Copyright © 2023 Robert Y. Lewis. See LICENSE.txt
.
import Lean
import LoVe.LoVelib
Data structures and processes of a proof assistant
Today will be a break from the normal flow of things. We'll set down some vocabulary for different parts of the proof assistant processing pipeline, and talk about some of the algorithms involved.
Elaboration
There's a big gap between Lean "input syntax" and actual dependent type theory.
#check 1 + 2
set_option pp.all true in
#check 1 + 2
Elaboration is the art of going from input syntax to the abstract syntax of our language. This happens in most languages to some degree, but it's especially complicated in languages with lots of implicit information!
Expressions/abstract syntax
What is the abstract syntax of Lean anyway?
#print Lean.Expr
-- let's write the corresponding expr
#check fun b : Bool => not b
section
open Lean Expr
end
Declarations
A declaration is essentially a triple of
- a name
- an expr (the type)
- an expr (the body)
def f : Bool → Bool := fun b => not b
#print Lean.Declaration
The def
and theorem
commands take in these components.
They elaborate the type and body, and check that the
type of the body is the same as the type of the declaration.
Environments
At any point in a Lean file, we can access and use everything that was declared before that point.
We call this collection an environment. Essentially, an environment is a set of declarations.
Elaboration has access to the environment!
#print Lean.Environment
Tactics
Where do tactics fit into this picture?
theorem a_silly_theorem : True :=
And.left (And.intro (by simp) trivial)
#print a_silly_theorem
During elaboration, tactics are evaluated to produce expressions. The environment stores no trace of a tactic.
Tactics are, essentially, functions from "proof states" to expressions.
Notice that, to get an "expected type," elaboration must have begun in order for the tactic to execute. But also, tactic evaluation can effect elaboration!
#check id (by exact (5 : ℤ))
There's a very complicated dance here. Also relevant: type class inference.
Type checking
The elaborator, and the tactic execution engine, both seem to have some notion of type correctness.

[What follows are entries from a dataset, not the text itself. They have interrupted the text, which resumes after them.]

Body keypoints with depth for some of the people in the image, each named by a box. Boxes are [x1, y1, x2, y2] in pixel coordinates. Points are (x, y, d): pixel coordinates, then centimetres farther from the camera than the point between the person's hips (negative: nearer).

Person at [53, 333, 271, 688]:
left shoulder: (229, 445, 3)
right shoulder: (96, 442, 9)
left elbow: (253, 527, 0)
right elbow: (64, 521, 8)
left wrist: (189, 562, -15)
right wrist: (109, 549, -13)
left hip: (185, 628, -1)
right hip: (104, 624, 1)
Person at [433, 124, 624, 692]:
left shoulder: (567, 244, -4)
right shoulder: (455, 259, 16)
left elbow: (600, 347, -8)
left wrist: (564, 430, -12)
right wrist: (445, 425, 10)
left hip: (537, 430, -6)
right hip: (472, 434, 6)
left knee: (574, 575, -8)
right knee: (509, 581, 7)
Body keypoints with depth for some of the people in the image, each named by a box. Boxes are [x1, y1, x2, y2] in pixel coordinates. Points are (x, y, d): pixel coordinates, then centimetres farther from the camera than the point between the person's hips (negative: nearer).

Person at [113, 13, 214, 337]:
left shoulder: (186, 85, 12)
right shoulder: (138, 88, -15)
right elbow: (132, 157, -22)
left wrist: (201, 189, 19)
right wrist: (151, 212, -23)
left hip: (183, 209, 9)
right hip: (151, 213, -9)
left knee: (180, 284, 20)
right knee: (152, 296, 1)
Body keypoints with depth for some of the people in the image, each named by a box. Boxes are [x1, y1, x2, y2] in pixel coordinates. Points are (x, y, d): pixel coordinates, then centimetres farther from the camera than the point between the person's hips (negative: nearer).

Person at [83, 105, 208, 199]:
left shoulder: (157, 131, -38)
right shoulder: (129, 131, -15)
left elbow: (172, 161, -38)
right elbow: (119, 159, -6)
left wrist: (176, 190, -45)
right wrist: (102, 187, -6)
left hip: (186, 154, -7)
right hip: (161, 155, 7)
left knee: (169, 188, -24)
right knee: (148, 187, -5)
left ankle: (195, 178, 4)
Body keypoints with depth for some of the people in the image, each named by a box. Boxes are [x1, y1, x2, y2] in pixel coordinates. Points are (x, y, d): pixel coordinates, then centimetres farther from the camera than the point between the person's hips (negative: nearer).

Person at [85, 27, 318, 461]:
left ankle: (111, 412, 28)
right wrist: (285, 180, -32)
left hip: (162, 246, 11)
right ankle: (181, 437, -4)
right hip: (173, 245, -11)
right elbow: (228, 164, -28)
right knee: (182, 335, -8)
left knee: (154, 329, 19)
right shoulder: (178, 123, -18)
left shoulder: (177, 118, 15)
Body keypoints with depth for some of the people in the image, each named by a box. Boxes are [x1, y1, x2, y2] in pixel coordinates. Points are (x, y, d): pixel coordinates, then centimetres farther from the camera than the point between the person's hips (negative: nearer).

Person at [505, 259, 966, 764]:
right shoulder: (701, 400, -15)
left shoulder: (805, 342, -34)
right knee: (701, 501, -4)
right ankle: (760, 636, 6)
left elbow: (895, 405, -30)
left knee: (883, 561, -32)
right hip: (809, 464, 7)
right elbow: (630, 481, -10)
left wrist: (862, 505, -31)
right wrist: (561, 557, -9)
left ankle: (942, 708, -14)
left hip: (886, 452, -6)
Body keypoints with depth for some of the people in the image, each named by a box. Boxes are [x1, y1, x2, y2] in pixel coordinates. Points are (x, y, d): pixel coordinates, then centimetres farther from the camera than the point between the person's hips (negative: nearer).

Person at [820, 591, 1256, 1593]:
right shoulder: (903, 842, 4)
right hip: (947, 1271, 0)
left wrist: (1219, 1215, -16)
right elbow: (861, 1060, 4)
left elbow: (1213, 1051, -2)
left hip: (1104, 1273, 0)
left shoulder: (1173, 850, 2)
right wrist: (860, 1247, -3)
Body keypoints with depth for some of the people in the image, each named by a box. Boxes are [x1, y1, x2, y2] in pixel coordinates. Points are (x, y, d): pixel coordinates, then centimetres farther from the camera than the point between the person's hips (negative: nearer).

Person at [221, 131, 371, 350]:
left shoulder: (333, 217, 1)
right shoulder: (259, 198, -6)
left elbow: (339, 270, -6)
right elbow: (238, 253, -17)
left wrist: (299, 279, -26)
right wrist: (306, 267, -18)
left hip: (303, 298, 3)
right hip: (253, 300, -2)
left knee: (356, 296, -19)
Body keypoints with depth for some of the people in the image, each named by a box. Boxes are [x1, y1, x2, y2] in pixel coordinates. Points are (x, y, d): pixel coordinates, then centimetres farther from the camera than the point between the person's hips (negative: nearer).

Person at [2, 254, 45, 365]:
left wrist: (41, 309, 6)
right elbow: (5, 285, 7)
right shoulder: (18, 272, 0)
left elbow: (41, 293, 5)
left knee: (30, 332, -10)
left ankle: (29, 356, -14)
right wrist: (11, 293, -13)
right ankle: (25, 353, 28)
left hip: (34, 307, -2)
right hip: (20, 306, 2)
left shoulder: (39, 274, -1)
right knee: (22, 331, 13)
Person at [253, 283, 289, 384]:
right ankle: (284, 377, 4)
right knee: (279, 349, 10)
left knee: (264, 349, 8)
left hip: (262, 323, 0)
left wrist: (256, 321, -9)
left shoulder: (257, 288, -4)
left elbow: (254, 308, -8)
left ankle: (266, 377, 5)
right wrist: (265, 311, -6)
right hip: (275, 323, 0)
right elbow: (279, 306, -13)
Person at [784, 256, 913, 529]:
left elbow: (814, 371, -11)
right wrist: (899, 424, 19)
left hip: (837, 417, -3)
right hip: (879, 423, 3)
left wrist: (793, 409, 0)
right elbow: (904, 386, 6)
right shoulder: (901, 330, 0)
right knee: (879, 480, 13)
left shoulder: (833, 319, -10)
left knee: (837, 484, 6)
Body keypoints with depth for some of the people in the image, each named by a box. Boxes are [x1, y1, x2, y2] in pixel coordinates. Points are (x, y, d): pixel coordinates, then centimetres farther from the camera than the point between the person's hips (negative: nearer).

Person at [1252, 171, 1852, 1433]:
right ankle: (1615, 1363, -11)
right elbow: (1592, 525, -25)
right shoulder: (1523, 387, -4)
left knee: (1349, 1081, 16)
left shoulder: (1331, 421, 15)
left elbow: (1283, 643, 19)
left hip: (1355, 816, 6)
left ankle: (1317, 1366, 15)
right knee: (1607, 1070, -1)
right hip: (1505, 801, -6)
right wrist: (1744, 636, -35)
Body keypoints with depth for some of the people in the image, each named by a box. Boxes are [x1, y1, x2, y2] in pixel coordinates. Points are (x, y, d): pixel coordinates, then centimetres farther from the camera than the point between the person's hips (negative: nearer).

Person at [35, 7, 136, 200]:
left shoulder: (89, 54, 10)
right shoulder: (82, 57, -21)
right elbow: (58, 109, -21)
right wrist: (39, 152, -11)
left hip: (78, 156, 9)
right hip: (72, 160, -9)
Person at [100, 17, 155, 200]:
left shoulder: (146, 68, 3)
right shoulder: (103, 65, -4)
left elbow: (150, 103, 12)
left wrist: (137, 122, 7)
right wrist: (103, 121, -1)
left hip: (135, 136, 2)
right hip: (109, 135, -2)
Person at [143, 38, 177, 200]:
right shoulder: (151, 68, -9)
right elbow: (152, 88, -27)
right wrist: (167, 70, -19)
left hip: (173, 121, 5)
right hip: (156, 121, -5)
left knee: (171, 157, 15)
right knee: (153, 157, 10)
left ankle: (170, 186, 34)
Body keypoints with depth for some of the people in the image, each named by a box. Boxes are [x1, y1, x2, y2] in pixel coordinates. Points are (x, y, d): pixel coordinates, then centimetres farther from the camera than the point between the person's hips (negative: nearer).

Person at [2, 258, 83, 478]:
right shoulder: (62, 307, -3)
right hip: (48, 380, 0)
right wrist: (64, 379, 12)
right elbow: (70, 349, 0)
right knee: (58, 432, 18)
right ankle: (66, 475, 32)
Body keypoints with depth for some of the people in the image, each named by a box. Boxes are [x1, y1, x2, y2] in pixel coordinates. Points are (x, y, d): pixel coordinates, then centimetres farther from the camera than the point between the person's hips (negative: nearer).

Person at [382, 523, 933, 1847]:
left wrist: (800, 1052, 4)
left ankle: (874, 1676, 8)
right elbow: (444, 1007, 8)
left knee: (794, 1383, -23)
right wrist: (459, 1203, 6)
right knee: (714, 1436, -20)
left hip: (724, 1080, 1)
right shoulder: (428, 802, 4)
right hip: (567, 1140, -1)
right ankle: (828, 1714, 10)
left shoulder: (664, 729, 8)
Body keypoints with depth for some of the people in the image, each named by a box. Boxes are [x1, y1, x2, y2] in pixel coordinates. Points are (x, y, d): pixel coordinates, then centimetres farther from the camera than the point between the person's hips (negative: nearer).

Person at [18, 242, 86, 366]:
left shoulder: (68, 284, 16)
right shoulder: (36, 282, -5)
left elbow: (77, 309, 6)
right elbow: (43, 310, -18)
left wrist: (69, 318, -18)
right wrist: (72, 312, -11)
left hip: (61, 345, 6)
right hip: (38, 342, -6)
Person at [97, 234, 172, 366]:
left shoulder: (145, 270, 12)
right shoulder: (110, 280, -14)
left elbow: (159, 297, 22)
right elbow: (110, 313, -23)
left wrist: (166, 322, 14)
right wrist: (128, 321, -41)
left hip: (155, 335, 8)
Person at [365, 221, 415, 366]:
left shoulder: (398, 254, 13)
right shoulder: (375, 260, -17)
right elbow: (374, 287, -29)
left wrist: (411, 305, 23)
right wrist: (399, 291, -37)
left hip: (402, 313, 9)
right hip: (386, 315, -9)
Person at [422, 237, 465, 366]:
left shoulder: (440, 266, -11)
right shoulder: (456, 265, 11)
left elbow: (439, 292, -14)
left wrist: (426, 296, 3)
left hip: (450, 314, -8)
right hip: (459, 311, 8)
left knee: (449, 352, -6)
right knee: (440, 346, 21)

-- #check Nat.add 4 (-2 : ℤ)
-- example : False := by
-- exact trivial
These algorithms are horrendously complicated. Even worse, tactics are arbitrary programs that can do all kinds of stupid awful things. Why can we trust that they aren't compromising the soundness of our system?
elab "remove_goals" : tactic => Lean.Elab.Tactic.setGoals []
-- example : False := by
-- remove_goals
What does "soundness" even mean?
Theorem (soundness). In an environment in which no new axioms
have been declared, there is no well-typed declaration with type False
.
The kernel is our last resort against soundness bugs. No matter what the elaborator does, it must submit any potential new declaration to the kernel for inspection.
The kernel implements a slow, simple, reliable type checking algorithm. It is small (in terms of LOC) and well documented.
Furthermore, it can "export" an entire environment. External programs that implement type checking algorithms for the same type theory can read this export and double check that there is no type error.
A language hierarchy
In summary, we have a bunch of different languages here.
input language <---> tactic language | / | elaboration / v v core language | | kernel export v export language
It seems reasonable to have the input and core languages be similar.
What should the export language look like? What about the tactic language?